Is it because addressing climate change is a pre-requisite to ending poverty and achieving sustainable development? Or because the IPCC has hammered it home, time and time again, that climate change disproportionately affects the poorest and that action cannot wait another minute? Or because some leaders agree that climate change is the greatest threat to development? Heads of States will find it hard to credibly justify the SDGs in September 2015 without climate change goals while academia, civil society and even the private sector (and of course, ECO too!) realise that this is the most pressing challenge of our generation .
Now that we get that, what’s that got that to do with the UNFCCC?

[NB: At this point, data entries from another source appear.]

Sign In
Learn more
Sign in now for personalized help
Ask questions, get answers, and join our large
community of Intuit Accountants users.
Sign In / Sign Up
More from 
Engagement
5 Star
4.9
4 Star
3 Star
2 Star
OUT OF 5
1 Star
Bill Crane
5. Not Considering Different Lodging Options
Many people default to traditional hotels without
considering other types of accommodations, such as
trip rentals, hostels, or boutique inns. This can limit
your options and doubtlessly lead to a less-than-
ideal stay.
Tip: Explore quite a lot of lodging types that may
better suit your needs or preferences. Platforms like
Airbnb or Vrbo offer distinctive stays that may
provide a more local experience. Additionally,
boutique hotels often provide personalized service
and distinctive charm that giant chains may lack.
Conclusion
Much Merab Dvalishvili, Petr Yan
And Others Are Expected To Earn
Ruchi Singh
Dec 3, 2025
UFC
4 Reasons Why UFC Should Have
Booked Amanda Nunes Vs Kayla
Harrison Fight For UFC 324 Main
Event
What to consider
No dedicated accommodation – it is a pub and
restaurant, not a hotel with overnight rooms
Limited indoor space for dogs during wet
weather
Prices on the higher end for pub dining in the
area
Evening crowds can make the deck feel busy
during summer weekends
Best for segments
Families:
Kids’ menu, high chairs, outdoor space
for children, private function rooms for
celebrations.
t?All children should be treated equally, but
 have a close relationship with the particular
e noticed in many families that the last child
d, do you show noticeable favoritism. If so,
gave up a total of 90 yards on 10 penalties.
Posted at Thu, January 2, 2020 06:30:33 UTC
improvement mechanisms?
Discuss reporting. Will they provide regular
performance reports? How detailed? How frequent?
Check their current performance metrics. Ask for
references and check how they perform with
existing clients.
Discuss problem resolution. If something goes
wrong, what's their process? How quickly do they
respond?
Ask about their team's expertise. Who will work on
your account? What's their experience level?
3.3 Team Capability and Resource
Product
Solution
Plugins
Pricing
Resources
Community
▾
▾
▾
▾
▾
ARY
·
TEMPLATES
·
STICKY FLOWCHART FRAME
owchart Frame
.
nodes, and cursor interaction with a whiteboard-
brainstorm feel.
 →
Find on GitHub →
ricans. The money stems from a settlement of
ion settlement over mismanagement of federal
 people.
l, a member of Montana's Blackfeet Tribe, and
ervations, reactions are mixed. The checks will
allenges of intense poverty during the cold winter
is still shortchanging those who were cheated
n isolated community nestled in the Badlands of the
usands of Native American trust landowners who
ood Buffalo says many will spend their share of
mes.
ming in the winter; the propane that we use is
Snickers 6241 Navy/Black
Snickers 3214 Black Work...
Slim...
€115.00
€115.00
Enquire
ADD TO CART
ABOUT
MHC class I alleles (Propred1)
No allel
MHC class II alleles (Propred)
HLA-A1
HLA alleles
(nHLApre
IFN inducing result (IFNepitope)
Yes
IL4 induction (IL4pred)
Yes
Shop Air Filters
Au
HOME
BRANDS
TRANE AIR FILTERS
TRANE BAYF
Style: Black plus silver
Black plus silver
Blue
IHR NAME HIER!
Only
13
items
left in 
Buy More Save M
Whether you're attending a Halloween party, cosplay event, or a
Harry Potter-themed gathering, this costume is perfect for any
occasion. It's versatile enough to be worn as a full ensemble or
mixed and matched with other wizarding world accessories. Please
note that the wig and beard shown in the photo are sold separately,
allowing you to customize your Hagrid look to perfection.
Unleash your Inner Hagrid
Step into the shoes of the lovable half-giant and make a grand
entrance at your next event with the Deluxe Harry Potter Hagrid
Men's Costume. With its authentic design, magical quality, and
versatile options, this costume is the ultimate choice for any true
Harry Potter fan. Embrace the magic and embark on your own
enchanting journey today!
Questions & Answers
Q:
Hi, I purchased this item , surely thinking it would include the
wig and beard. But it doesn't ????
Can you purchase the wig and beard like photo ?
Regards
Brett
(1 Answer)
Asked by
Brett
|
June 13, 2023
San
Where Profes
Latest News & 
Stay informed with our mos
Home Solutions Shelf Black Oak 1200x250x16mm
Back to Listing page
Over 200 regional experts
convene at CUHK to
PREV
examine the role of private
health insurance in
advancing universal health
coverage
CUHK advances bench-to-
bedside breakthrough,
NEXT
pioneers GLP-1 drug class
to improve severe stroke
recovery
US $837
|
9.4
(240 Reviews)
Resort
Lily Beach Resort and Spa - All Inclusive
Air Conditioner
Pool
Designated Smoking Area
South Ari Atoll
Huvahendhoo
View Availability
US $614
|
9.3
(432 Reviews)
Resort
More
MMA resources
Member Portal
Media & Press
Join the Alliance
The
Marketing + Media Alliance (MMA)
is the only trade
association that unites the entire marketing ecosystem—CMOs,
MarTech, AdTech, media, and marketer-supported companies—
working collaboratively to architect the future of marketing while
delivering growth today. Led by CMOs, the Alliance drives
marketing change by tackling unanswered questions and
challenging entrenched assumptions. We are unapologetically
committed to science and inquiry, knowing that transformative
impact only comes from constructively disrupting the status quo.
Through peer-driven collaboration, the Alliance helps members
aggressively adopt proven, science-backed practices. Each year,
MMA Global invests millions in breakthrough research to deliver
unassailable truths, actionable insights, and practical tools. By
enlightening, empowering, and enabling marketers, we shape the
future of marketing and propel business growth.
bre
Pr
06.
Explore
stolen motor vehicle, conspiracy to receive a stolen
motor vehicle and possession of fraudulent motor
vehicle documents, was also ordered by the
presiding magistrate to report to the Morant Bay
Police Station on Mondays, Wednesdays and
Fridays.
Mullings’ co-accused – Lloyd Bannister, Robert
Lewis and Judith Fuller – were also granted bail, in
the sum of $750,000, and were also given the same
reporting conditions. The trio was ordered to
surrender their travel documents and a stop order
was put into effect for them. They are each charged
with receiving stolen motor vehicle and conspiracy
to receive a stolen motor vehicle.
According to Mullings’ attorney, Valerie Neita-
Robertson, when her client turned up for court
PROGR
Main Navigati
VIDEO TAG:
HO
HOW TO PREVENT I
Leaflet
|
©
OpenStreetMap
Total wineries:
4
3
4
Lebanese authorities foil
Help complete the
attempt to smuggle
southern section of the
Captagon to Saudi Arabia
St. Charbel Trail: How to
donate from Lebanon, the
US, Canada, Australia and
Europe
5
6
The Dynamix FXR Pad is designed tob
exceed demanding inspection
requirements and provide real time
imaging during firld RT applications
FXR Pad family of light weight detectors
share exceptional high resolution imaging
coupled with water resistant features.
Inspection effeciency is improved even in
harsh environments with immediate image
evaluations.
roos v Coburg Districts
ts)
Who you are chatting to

A set of climate-blind SDGs agreed in September 2015 wouldn’t set a nice stage for an ambitious climate agreement a few weeks later in Paris would it? Since the SDGs cover areas like energy, agriculture, water, forests, oceans, cities and economic growth, they can, and will, massively contribute to both mitigation and adaptation action. If you strive for low-carbon and climate-resilient DEVELOPMENT, you might throw the occasional side glance at those DEVELOPMENT goals.
Both processes are currently looking at the same pots for money and they intersect during implementation where (hopefully!) the same national strategies will guide climate and development action.
For ECO, it seems pretty straightforward that climate change must be strongly and credibly reflected in the SDGs and we want to encourage the Bonn clique to connect with their mates in New York - go!